The package call being timed is the standard pipeline:
using AtmosphericAbsorption
port = HitranPort(; edition="HITRAN2020")
lines = load_lines(port; mol=2, iso=1, ν_min=6000, ν_max=6400)
pf = partition_function(port, 2, 1)
grid = collect(range(6000.0, 6400.0; length=40001)) # cm⁻¹
# CPU f64
model_cpu = LineByLineModel(lines, pf; profile=Voigt(), wing_cutoff=10.0,
architecture=CPU())
σ_cpu = compute_cross_section(model_cpu, grid, 1013.25, 296.0) # p [hPa], T [K]
# GPU f64 — identical kernel, different architecture
model_gpu = LineByLineModel(lines, pf; profile=Voigt(), wing_cutoff=10.0,
architecture=GPU())
σ_gpu = Array(compute_cross_section(model_gpu, grid, 1013.25, 296.0))Only the architecture and wing_cutoff keywords change between rows.
Results
| wing cutoff [cm⁻¹] | hapi2 (numba, windowed) | CPU f64 | GPU f64 | GPU vs hapi2 |
|---|---|---|---|---|
| 2.5 | 114 ms | 177 ms | 2.1 ms | 55× |
| 5 | 173 ms | 235 ms | 2.2 ms | 80× |
| 10 | 286 ms | 349 ms | 2.4 ms | 120× |
| 25 | 623 ms | 683 ms | 3.0 ms | 209× |
| full | 4691 ms | 4122 ms | 10.1 ms | 464× |
How to read this
On the CPU, the package is comparable to hapi2. Both are JIT-compiled vectorized kernels, so neither has a structural advantage. At tiny wing cutoffs (2.5–5 cm⁻¹) hapi2 edges ahead — there the per-line setup cost dominates and the absolute work is small. As the window grows, the package pulls ahead: at the full cutoff the CPU path (4122 ms) is faster than windowed hapi2 (4691 ms), because the package's kernel amortizes setup better over the larger workload. If you have been using the legacy HAPI (pure NumPy, no numba), the CPU path here is roughly 3–8× faster across this sweep.
So on a single core, treat the package as a peer of hapi2, not a leap — the real reason to adopt it is portability and the device behind it.

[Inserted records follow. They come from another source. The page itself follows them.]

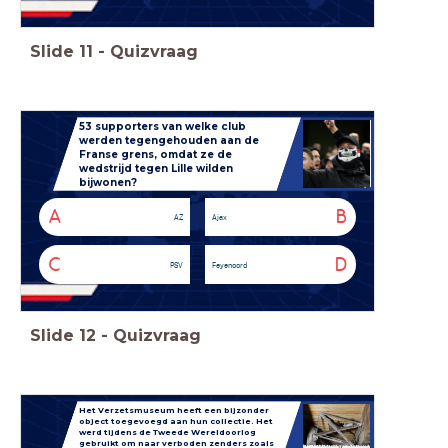
Slide
11
-
Quizvraag
53 supporters van welke club
werden tegengehouden aan de
Franse grens, omdat ze de
wedstrijd tegen Lille wilden
bijwonen?
A
B
AZ
Ajax
C
D
PSV
Feyenoord
Slide
12
-
Quizvraag
Het Verzetsmuseum heeft een bijzonder
object toegevoegd aan hun collectie. Het
werd tijdens de Tweede Wereldoorlog
gebruikt om naar verboden zenders zoals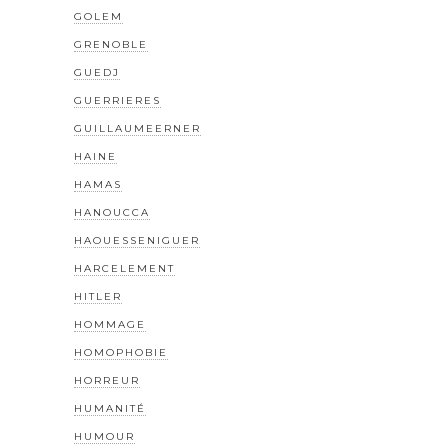
GOLEM
GRENOBLE
GUEDJ
GUERRIERES
GUILLAUMEERNER
HAINE
HAMAS
HANOUCCA
HAOUESSENIGUER
HARCELEMENT
HITLER
HOMMAGE
HOMOPHOBIE
HORREUR
HUMANITÉ
HUMOUR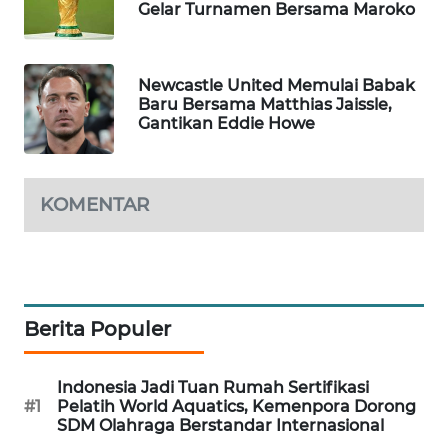
Gelar Turnamen Bersama Maroko
WAHANA
LISTRIK
Newcastle United Memulai Babak
WAHANA
Baru Bersama Matthias Jaissle,
Gantikan Eddie Howe
TRAVEL
WAHANA
TV
KOMENTAR
WAHANANEWS
ID
WAHANANEWS
Berita Populer
CO ID
Indonesia Jadi Tuan Rumah Sertifikasi
WAHANANEWS
#1
Pelatih World Aquatics, Kemenpora Dorong
NET
SDM Olahraga Berstandar Internasional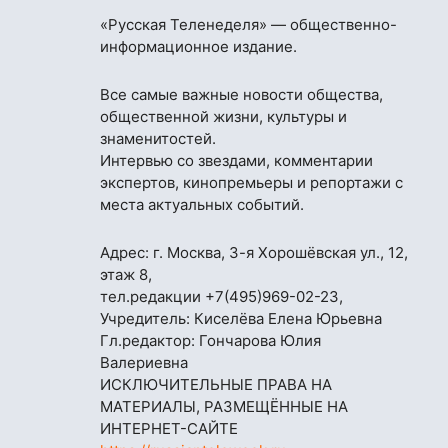
«Русская Теленеделя» — общественно-
информационное издание.
Все самые важные новости общества,
общественной жизни, культуры и
знаменитостей.
Интервью со звездами, комментарии
экспертов, кинопремьеры и репортажи с
места актуальных событий.
Адрес: г. Москва, 3-я Хорошёвская ул., 12,
этаж 8,
тел.редакции
+7(495)969-02-23
,
Учредитель: Киселёва Елена Юрьевна
Гл.редактор: Гончарова Юлия
Валериевна
ИСКЛЮЧИТЕЛЬНЫЕ ПРАВА НА
МАТЕРИАЛЫ, РАЗМЕЩЁННЫЕ НА
ИНТЕРНЕТ-САЙТЕ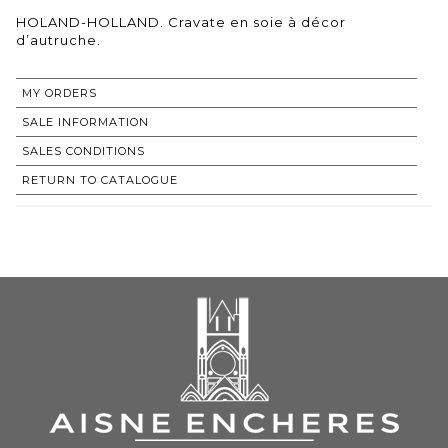
HOLAND-HOLLAND. Cravate en soie à décor
d’autruche.
MY ORDERS
SALE INFORMATION
SALES CONDITIONS
RETURN TO CATALOGUE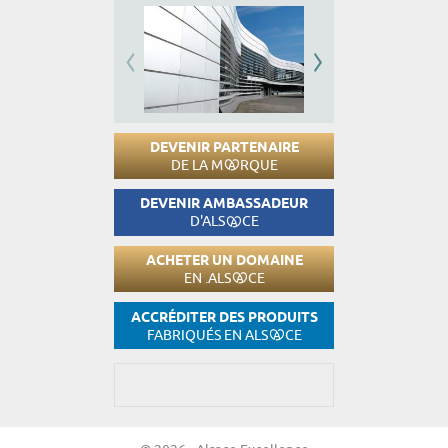
DEVENIR PARTENAIRE
DE LA M
RQUE
DEVENIR AMBASSADEUR
D'ALS
CE
ACHETER UN DOMAINE
EN .ALS
CE
ACCRÉDITER DES PRODUITS
FABRIQUÉS EN ALS
CE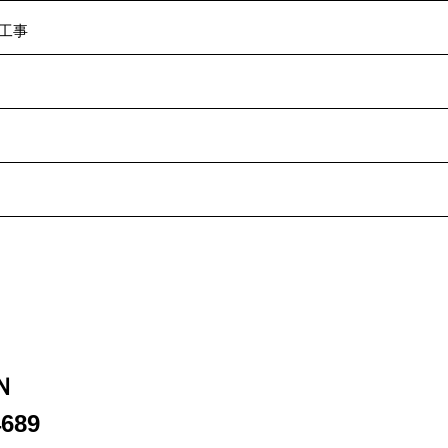
工事
Ｎ
689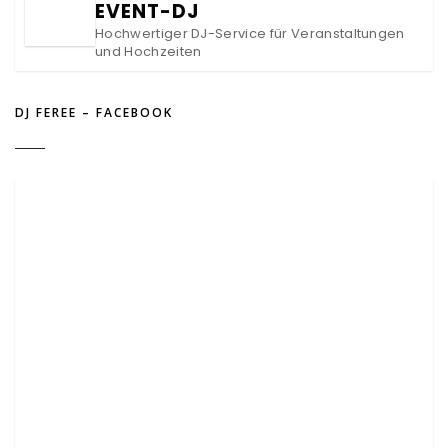
EVENT-DJ
Hochwertiger DJ-Service für Veranstaltungen
und Hochzeiten
DJ FEREE – FACEBOOK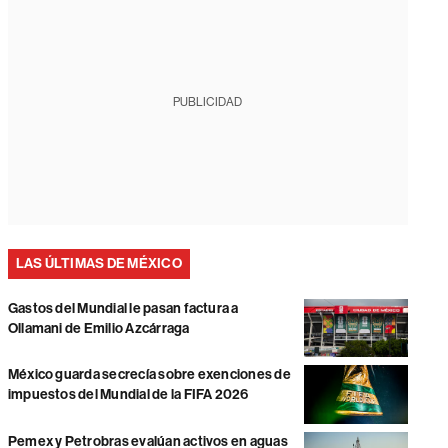
PUBLICIDAD
LAS ÚLTIMAS DE MÉXICO
Gastos del Mundial le pasan factura a
Ollamani de Emilio Azcárraga
México guarda secrecía sobre exenciones de
impuestos del Mundial de la FIFA 2026
Pemex y Petrobras evalúan activos en aguas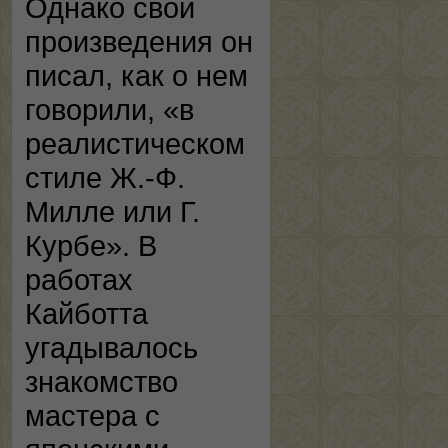
Однако свои
произведения он
писал, как о нем
говорили, «в
реалистическом
стиле Ж.-Ф.
Милле или Г.
Курбе». В
работах
Кайботта
угадывалось
знакомство
мастера с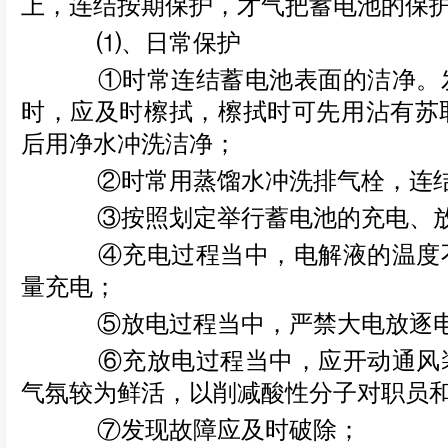
上，连结按期保护，才气把蓄电池的保
⑴、日常保护
①时常连结蓄电池表面的洁净。发
时，应及时檫拭，檫拭时可先用沾有苏
后用净水冲洗洁净；
②时常用蒸馏水冲洗排气栓，连结
③按照划定举行蓄电池的充电、放
④充电过程当中，电解液的温度不
量充电；
⑤放电过程当中，严禁大电放逐电
⑥充放电过程当中，应开动通风装
气氛较为鲜活，以削减酸性分子对职员
⑦发现故障应及时破除；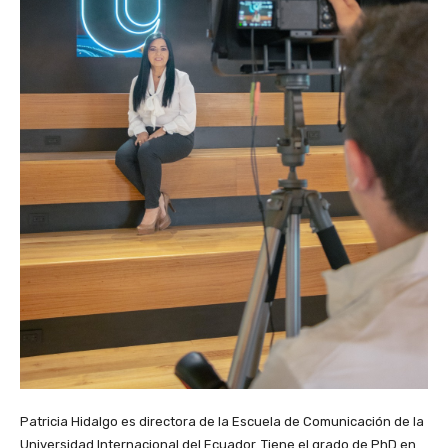
Patricia Hidalgo es directora de la Escuela de Comunicación de la
Universidad Internacional del Ecuador. Tiene el grado de PhD en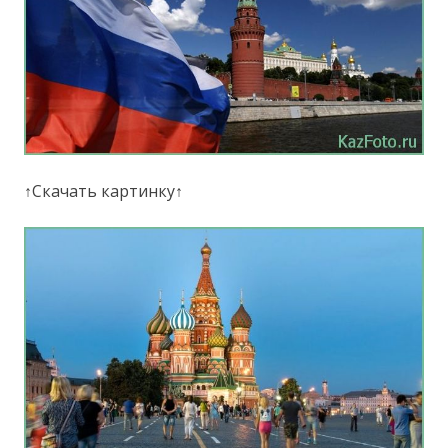
↑Скачать картинку↑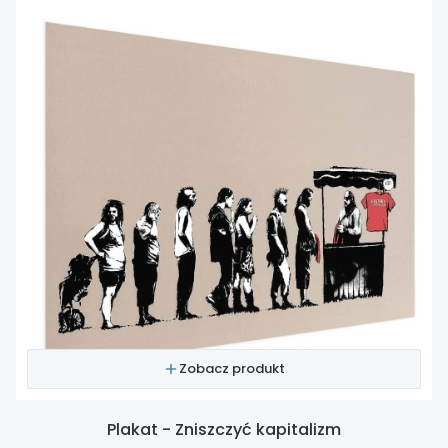
Zobacz produkt
Plakat - Zniszczyć kapitalizm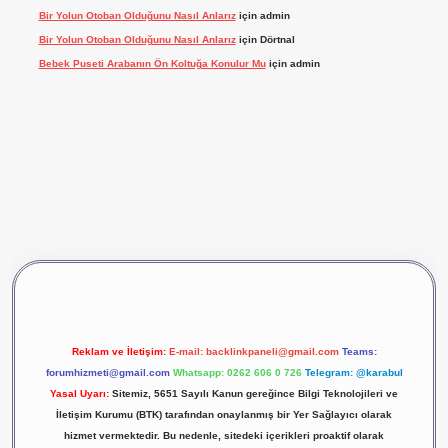
Bir Yolun Otoban Olduğunu Nasıl Anlarız
için
admin
Bir Yolun Otoban Olduğunu Nasıl Anlarız
için
Dörtnal
Bebek Puseti Arabanın Ön Koltuğa Konulur Mu
için
admin
ş
vdcasino giriş
betexper
Reklam ve İletişim:
E-mail:
backlinkpaneli@gmail.com
Teams:
forumhizmeti@gmail.com
Whatsapp: 0262 606 0 726
Telegram: @karabul
Yasal Uyarı:
Sitemiz, 5651 Sayılı Kanun gereğince Bilgi Teknolojileri ve
İletişim Kurumu (BTK) tarafından onaylanmış bir Yer Sağlayıcı olarak
hizmet vermektedir. Bu nedenle, sitedeki içerikleri proaktif olarak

On the GPU, the comparison changes character. The exact same kernel — no rewrite, only architecture=GPU() — runs on CUDA and lands 55–460× faster than hapi2, which has no GPU path at all. The GPU advantage widens as the window grows, because more lines × more points is exactly the regime that saturates the A100's throughput while leaving the CPU and hapi2 to grind serially. At the full cutoff the GPU is still only 10.1 ms against hapi2's 4691 ms.
Float32 roughly halves GPU time again. Loading the line list with FT=Float32 produces a Float32-clean pipeline (no silent Float64 promotion), which on the A100 cuts memory traffic and runtime by about half with no measurable accuracy loss versus the Float64 path:
lines32 = load_lines(port; mol=2, iso=1, ν_min=6000, ν_max=6400, FT=Float32)

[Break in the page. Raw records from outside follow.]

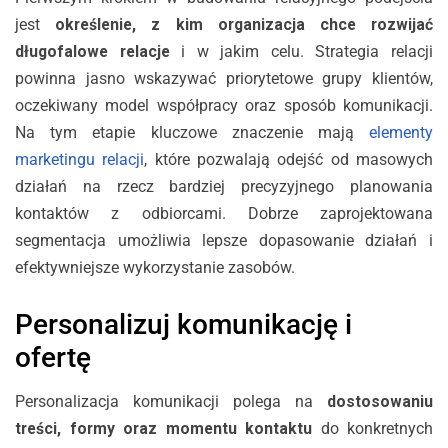
jest
określenie, z kim organizacja chce rozwijać
długofalowe relacje
i w jakim celu. Strategia relacji
powinna jasno wskazywać priorytetowe grupy klientów,
oczekiwany model współpracy oraz sposób komunikacji.
Na tym etapie kluczowe znaczenie mają
elementy
marketingu relacji
, które pozwalają odejść od masowych
działań na rzecz bardziej precyzyjnego planowania
kontaktów z odbiorcami. Dobrze zaprojektowana
segmentacja umożliwia lepsze dopasowanie działań i
efektywniejsze wykorzystanie zasobów.
Personalizuj komunikację i
ofertę
Personalizacja komunikacji polega na
dostosowaniu
treści, formy oraz momentu kontaktu
do konkretnych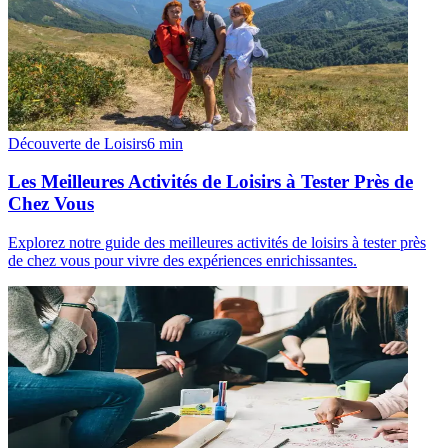
Découverte de Loisirs
6
min
Les Meilleures Activités de Loisirs à Tester Près de
Chez Vous
Explorez notre guide des meilleures activités de loisirs à tester près
de chez vous pour vivre des expériences enrichissantes.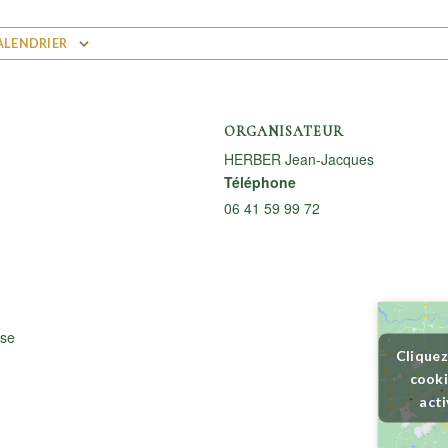
ALENDRIER
ORGANISATEUR
HERBER Jean-Jacques
Téléphone
06 41 59 99 72
ise
Cliquez
cooki
acti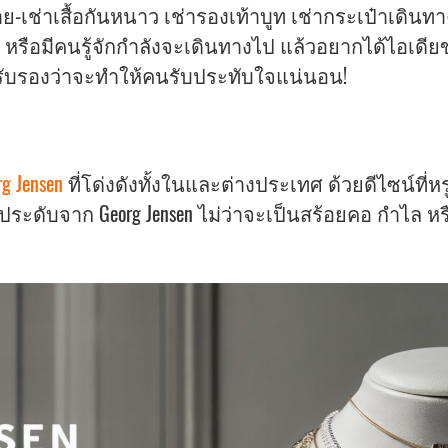
ts ขาย-เช่าเสื้อกันหนาว เช่ารองเท้าบูท เช่ากระเป๋าเ
รือมีคนรู้จักกำลังจะเดินทางไป แล้วอยากได้ไอเดียข
่รับรองว่าจะทำให้คนรับประทับใจแน่นอน!
rg Jensen
ที่โด่งดังทั้งในและต่างประเทศ ด้วยดีไซน์ท
ประดับจาก Georg Jensen ไม่ว่าจะเป็นสร้อยคอ กำไล หร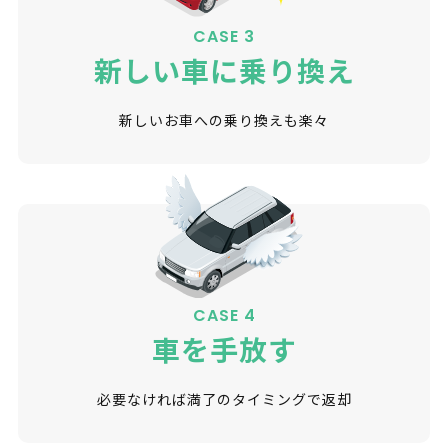
CASE 3
新しい車に乗り換え
新しいお車への乗り換えも楽々
CASE 4
車を手放す
必要なければ満了のタイミングで返却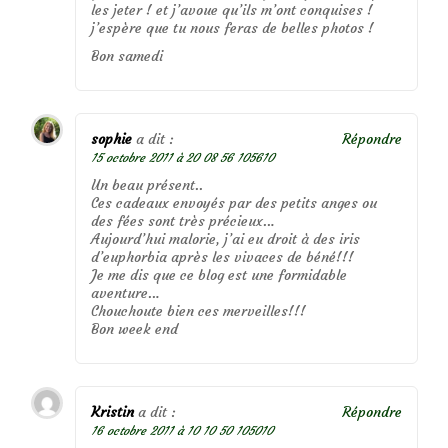
les jeter ! et j’avoue qu’ils m’ont conquises !
j’espère que tu nous feras de belles photos !
Bon samedi
sophie
a dit :
Répondre
15 octobre 2011 à 20 08 56 105610
Un beau présent..
Ces cadeaux envoyés par des petits anges ou
des fées sont très précieux…
Aujourd’hui malorie, j’ai eu droit à des iris
d’euphorbia après les vivaces de béné!!!
Je me dis que ce blog est une formidable
aventure…
Chouchoute bien ces merveilles!!!
Bon week end
Kristin
a dit :
Répondre
16 octobre 2011 à 10 10 50 105010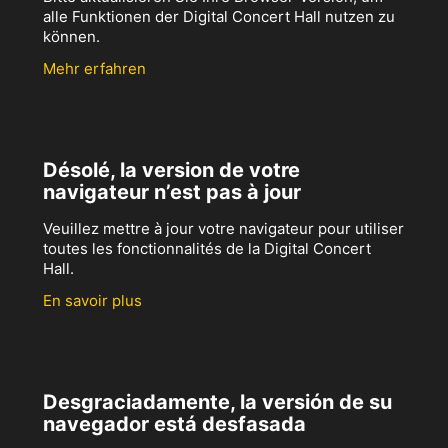
alle Funktionen der Digital Concert Hall nutzen zu
können.
Mehr erfahren
Désolé, la version de votre
navigateur n’est pas à jour
Veuillez mettre à jour votre navigateur pour utiliser
toutes les fonctionnalités de la Digital Concert
Hall.
En savoir plus
Desgraciadamente, la versión de su
navegador está desfasada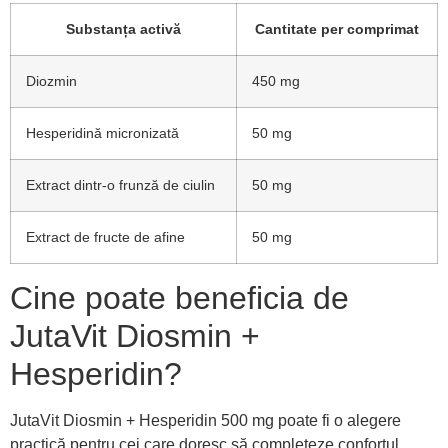
Substanța activă
Cantitate per comprimat
Diozmin
450 mg
Hesperidină micronizată
50 mg
Extract dintr-o frunză de ciulin
50 mg
Extract de fructe de afine
50 mg
Cine poate beneficia de
JutaVit Diosmin +
Hesperidin?
JutaVit Diosmin + Hesperidin 500 mg poate fi o alegere
practică pentru cei care doresc să completeze confortul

model32 = LineByLineModel(lines32, pf; profile=Voigt(), wing_cutoff=10.0,
architecture=GPU())
σ32 = Array(compute_cross_section(model32, grid, 1013.25, 296.0))Caveats
These are single-point cross-sections (one pressure, one temperature). The GPU's per-call fixed overhead (kernel launch, host↔device transfer) is amortized far better when you batch many spectra; a single tiny grid is the least favorable case for the GPU and it still wins by 55×.

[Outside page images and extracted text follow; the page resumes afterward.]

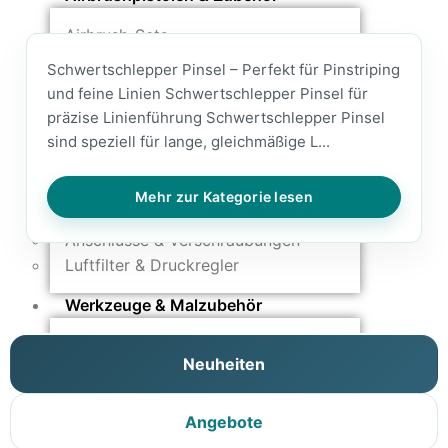
Airbrush-Sets
Airbrush-Pistolen
Schwertschlepper Pinsel – Perfekt für Pinstriping
Düsen & Nadeln
und feine Linien Schwertschlepper Pinsel für
Ersatzteile & Tuning
präzise Linienführung Schwertschlepper Pinsel
sind speziell für lange, gleichmäßige L...
Kompressoren & Lufttechnik
Kompressoren
Mehr zur Kategorie lesen
Schläuche & Kupplungen
Anschlüsse & Verschraubungen
Luftfilter & Druckregler
Werkzeuge & Malzubehör
Pinsel & Stifte
Neuheiten
Pinstriping & Linienführung
Radierer & Schneidewerkzeuge
Plotter & Zubehör
Angebote
Modellbau-Zubehör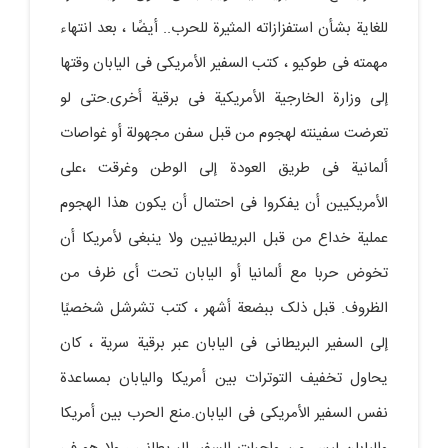
للغایة بشأن استفزازاته المثیرة للحرب.. أیضًا ، بعد انتهاء
مهمته فی طوکیو ، کتب السفیر الأمریکی فی الیابان وقتها
إلى وزارة الخارجیة الأمریکیة فی برقیة أخرى.حتى لو
تعرضت سفینته لهجوم من قبل سفن مجهولة أو غواصات
ألمانیة فی طریق العودة إلى الوطن وغرقت ،على
الأمریکیین أن یفکروا فی احتمال أن یکون هذا الهجوم
عملیة خداع من قبل البریطانیین ولا ینبغی لأمریکا أن
تخوض حربا مع ألمانیا أو الیابان تحت أی ظرف من
الظروف. قبل ذلک ببضعة أشهر ، کتب تشرشل شخصیًا
إلى السفیر البریطانی فی الیابان عبر برقیة سریة ، کان
یحاول تخفیف التوترات بین أمریکا والیابان بمساعدة
نفس السفیر الأمریکی فی الیابان.منع الحرب بین أمریکا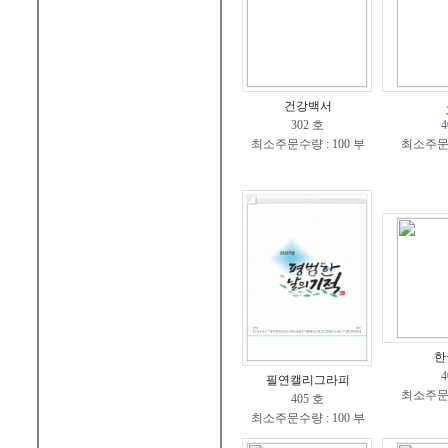
건강백서
302 호
4
최소주문수량 : 100 부
최소주문수
한
4
필연캘리그라피
최소주문수
405 호
최소주문수량 : 100 부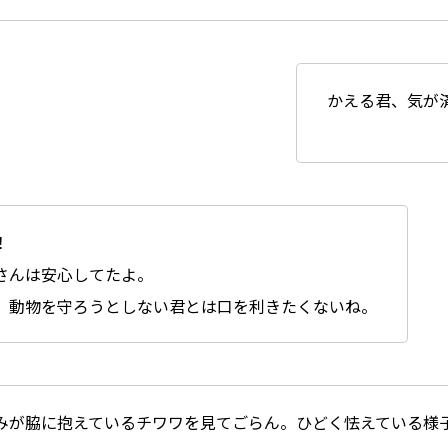
かえる君、気が
！
さんは安心してたよ。
、動物を守ろうとしない君とは口を利きたくないね。
みが脇に抱えているチワワを見てごらん。ひどく怯えている様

Array(...)is included in the GPU timings — the result is copied back to the host. If you keep the result on the device for downstream work, subtract that transfer.CPU and
hapi2rows are single-core. Both can be threaded; the comparison here isolates the per-core kernel, not a fully parallelized deployment.Numbers are for this specific band and line count on this specific hardware. Use the shape of the sweep — flat GPU, cutoff-linear CPU/
hapi2— to extrapolate to your own grids rather than the absolute milliseconds.